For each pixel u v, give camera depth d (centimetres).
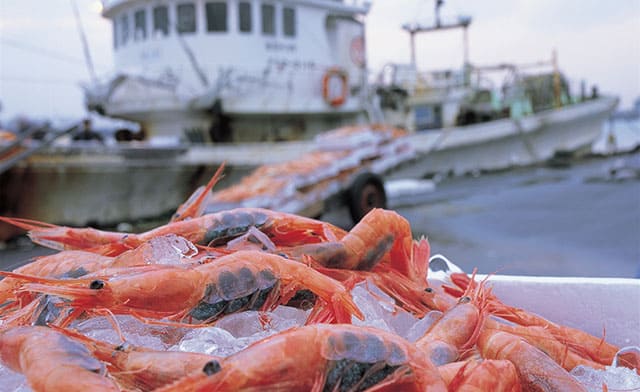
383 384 111
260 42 1472
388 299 182
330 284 154
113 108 1541
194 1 1437
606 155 2695
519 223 1190
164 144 1382
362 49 1772
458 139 1975
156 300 137
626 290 200
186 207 216
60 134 1211
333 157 1032
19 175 1152
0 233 1134
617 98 2584
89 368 102
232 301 148
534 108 2494
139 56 1517
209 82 1438
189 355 109
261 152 1441
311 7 1559
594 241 970
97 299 132
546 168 2281
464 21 2241
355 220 1024
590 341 184
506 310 188
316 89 1585
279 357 106
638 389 146
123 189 1315
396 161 1145
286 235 198
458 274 219
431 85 2142
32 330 115
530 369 135
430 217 1327
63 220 1245
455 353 136
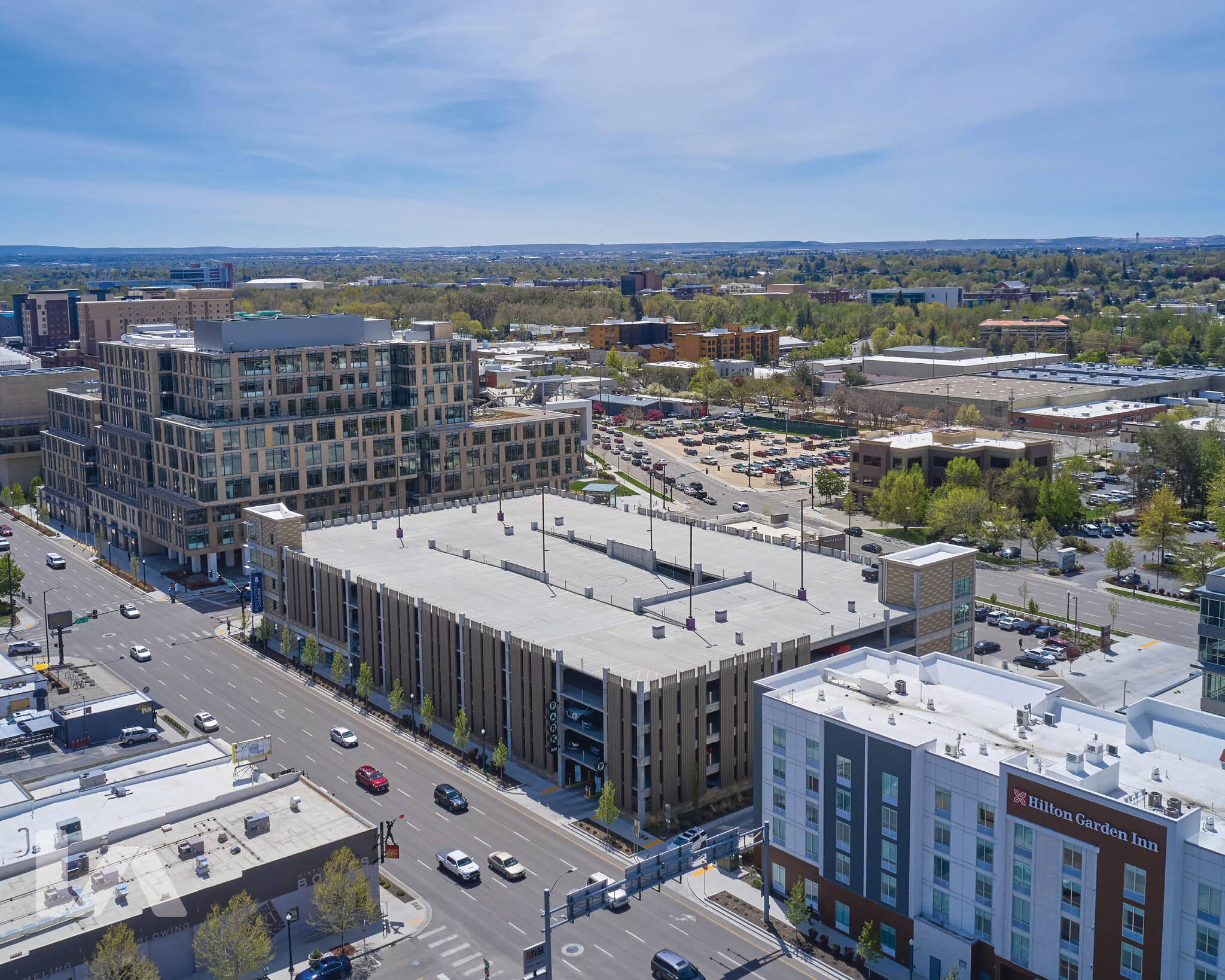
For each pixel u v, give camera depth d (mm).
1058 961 81375
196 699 147500
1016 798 82312
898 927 91250
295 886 95938
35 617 183750
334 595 156625
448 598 143875
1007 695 101188
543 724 122812
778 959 91625
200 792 108312
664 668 116750
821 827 96875
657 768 112625
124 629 177500
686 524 184625
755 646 123625
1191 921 74875
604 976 88688
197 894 89938
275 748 131250
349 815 102938
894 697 101438
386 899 100062
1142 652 155625
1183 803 80375
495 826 112688
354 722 139875
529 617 135750
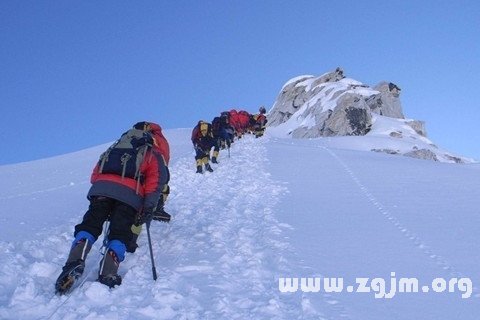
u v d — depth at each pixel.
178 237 6.80
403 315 4.38
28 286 4.50
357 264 5.71
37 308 4.28
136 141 5.43
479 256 6.01
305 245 6.43
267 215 8.31
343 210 8.70
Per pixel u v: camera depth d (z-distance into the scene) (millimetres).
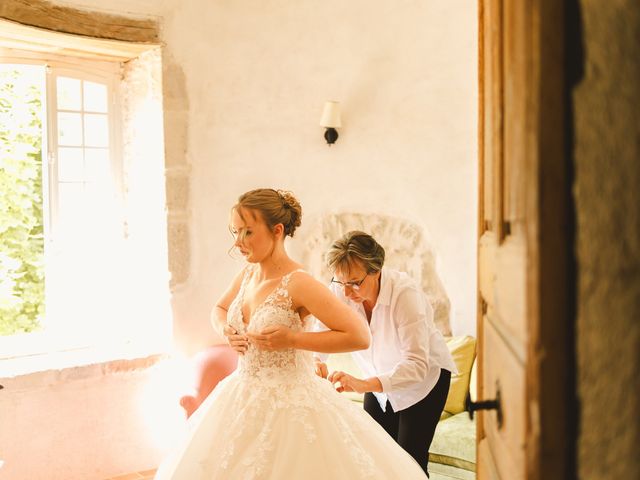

================

BRIEF: Transcribe each record exactly as it stands, setting aside any pictures.

ANSWER TO THIS EXERCISE:
For each pixel u v, give camera depth d (centimetres).
383 384 111
260 42 1472
388 299 182
330 284 154
113 108 1541
194 1 1437
606 155 2695
519 223 1190
164 144 1382
362 49 1772
458 139 1975
156 300 137
626 290 200
186 207 216
60 134 1211
333 157 1032
19 175 1152
0 233 1134
617 98 2584
89 368 102
232 301 148
534 108 2494
139 56 1517
209 82 1438
189 355 109
261 152 1441
311 7 1559
594 241 970
97 299 132
546 168 2281
464 21 2241
355 220 1024
590 341 184
506 310 188
316 89 1585
279 357 106
638 389 146
123 189 1315
396 161 1145
286 235 198
458 274 219
431 85 2142
32 330 115
530 369 135
430 217 1327
63 220 1245
455 353 136
For each pixel u v, give camera depth d (mm).
1058 961 81375
196 699 147500
1016 798 82312
898 927 91250
295 886 95938
35 617 183750
334 595 156625
448 598 143875
1007 695 101188
543 724 122812
778 959 91625
200 792 108312
664 668 116750
821 827 96875
657 768 112625
124 629 177500
686 524 184625
755 646 123625
1191 921 74875
604 976 88688
197 894 89938
275 748 131250
349 815 102938
894 697 101438
386 899 100062
1142 652 155625
1183 803 80375
495 826 112688
354 722 139875
529 617 135750
u v d — depth at each pixel.
178 237 6.80
403 315 4.38
28 286 4.50
357 264 5.71
37 308 4.28
136 141 5.43
479 256 6.01
305 245 6.43
267 215 8.31
343 210 8.70
Per pixel u v: camera depth d (z-distance into the scene) (millimetres).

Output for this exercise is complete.